In the debate over poverty and economic inequality it's become increasingly difficult for facts and credible research to prevail. Instead, the debate is dominated by alarmist appeals and adventurous theories.
It becomes even more questionable when important consultancies latch onto this trend. Recent studies by the Organisation for Economic Co-operation and Development and the International Monetary Fund have claimed that inequality will harm economic growth, while greater equality would lead to greater prosperity everywhere. The OECD, for example, estimates that Germany's GDP would be 6 percent greater today if inequality had not been on the rise since 1985.
Because economic studies often emphasize conflicts between growth and distribution targets, the OECD results appear to be revolutionary. But they're not. The conclusions are a misinterpretation of the present data and analysis results.
The correlation between growth and the Gini coefficient (a commonly used measure of inequality) shows no causal effect of inequality on grown rates. Inequality and growth are influenced by a multitude of factors, including technological changes and the globalization of business, as well as political measures.
The policies of Margaret Thatcher brought climbing income disparity, but also an economic boom. Ángel Gurría, OECD Secretary General
The study also assumes that inequality and growth in emerging markets such as Turkey or Mexico correlate with highly developed welfare states like Sweden or Germany. That's nonsense.
The study fails to examine whether the results also apply when the base year, or the growth phases being studied, are changed. The German Council of Economic Experts carried out these analyses in its most recent appraisal and showed that the claimed negative correlation between inequality and growth is not robust.

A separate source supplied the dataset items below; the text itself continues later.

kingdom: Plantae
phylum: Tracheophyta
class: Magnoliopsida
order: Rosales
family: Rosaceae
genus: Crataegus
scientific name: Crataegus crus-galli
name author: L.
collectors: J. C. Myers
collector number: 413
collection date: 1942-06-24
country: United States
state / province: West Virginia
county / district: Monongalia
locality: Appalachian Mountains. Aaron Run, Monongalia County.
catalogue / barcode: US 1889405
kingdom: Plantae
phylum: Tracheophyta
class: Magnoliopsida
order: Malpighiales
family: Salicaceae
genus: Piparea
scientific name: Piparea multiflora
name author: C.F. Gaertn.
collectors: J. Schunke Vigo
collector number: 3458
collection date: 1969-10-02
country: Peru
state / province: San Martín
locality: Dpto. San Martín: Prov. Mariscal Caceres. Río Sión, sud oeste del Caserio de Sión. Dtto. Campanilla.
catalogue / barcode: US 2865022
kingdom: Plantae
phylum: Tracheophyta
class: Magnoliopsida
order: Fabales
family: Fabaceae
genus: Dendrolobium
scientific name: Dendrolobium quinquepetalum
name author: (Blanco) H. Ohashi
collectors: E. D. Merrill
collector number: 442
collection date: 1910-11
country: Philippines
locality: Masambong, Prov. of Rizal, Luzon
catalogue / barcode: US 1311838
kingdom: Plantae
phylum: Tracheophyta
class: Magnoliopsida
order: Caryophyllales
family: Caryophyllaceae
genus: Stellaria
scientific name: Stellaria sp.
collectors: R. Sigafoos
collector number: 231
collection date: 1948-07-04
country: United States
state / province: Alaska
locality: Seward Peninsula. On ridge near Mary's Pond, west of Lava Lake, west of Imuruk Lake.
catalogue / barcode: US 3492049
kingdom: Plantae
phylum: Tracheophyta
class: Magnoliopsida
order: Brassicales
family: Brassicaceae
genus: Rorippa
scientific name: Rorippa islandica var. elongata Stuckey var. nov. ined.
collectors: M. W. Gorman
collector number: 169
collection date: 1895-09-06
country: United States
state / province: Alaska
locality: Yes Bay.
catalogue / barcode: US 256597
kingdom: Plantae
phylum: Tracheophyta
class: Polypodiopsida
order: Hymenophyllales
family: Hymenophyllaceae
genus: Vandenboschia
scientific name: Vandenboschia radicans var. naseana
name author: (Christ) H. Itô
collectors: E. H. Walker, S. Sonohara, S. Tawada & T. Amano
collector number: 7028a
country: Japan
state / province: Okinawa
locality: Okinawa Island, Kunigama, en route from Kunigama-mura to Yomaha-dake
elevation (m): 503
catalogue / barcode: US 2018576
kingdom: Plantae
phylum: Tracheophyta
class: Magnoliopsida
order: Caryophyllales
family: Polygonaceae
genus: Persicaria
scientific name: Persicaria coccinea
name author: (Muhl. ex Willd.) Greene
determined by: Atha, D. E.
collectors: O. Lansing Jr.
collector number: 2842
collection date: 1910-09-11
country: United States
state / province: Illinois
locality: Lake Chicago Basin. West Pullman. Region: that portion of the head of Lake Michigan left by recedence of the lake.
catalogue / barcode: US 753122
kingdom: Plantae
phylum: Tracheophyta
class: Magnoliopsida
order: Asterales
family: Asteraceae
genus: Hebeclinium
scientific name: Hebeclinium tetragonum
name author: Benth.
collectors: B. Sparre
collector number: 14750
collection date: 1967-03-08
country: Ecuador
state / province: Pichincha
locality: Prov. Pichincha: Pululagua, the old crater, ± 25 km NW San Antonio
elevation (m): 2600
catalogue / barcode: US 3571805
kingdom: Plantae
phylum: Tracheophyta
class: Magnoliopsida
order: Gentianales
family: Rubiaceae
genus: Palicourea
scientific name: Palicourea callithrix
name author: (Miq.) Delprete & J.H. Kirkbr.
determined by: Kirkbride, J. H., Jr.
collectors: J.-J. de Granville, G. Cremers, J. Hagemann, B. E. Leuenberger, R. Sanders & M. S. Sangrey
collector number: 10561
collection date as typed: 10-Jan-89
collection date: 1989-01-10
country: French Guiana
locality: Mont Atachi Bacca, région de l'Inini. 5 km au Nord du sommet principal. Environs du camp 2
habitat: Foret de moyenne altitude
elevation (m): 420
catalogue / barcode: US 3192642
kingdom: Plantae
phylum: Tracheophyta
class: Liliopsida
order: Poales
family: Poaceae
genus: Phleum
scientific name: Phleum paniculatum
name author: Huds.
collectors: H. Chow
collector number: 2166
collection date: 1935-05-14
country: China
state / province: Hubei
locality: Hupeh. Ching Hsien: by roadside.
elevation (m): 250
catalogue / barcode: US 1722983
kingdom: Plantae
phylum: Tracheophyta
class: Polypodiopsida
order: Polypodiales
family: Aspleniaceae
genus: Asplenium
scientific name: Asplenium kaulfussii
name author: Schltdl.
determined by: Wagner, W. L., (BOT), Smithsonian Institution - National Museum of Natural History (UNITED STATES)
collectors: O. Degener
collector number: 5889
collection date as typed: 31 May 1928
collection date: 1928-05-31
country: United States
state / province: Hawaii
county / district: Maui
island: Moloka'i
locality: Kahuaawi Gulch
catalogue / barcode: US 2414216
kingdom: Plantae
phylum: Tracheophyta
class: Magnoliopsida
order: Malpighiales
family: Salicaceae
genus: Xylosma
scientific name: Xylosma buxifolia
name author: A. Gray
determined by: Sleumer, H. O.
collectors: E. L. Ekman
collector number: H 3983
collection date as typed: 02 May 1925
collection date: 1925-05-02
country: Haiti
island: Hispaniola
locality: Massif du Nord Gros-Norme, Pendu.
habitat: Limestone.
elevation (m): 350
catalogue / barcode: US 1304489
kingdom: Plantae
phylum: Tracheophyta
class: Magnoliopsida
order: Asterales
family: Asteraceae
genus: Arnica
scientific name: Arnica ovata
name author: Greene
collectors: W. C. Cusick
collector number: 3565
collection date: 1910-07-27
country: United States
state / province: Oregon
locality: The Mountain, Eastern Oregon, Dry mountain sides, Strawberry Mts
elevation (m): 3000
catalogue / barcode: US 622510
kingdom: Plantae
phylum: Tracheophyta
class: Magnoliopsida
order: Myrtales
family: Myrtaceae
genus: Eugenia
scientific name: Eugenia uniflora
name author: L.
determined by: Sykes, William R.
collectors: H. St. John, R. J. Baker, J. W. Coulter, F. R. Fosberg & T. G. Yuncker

When one alters the specifications, the portents also sometimes change.
It's also irritating that the studies from the IMF and the OECD contradict each other. The IMF claims that inequality due to growing high-end incomes is bad for growth, the OECD maintains the opposite: that high incomes would not affect the growth, it's low incomes that are the problem. At the same time, the OECD comes to the conclusion that educational investment doesn't affect economic growth. How that fits in is a mystery.
On the question of how inequality and growth are connected, there's a comprehensive body of literature. Overall, the finding is that there is no strong relationship, neither negative nor positive. That's not surprising when one considers the economic impact channels that connect inequality and growth. For example, higher investment in education for children can reduce inequality from disadvantaged backgrounds and enhance growth.
On the other hand, when a highly developed welfare state is in a predicament because of redistributive taxes and regulations are stifling performance and reducing incentive to invest, deregulation and tax cuts lead to greater inequality but also to more growth. Great Britain in the 1980s or Sweden in the 1990s are good examples.
The policies of Margaret Thatcher brought climbing income disparity, but also an economic boom. At the beginning of the 1990s, Sweden was in a severe economic crisis, partly as a result of escalating welfare costs. The politicians devised a raft of reforms which revitalized the economy but at the same time increased income disparity.
The economic policy mix should aim for growth that benefits all levels of society, not just the wealthy. But it's wishful thinking to assume that lower inequality leads automatically to more growth and that redistribution policies can be built up without consideration for their effects on growth. Nor is it an economic framework that effective policy can be built around.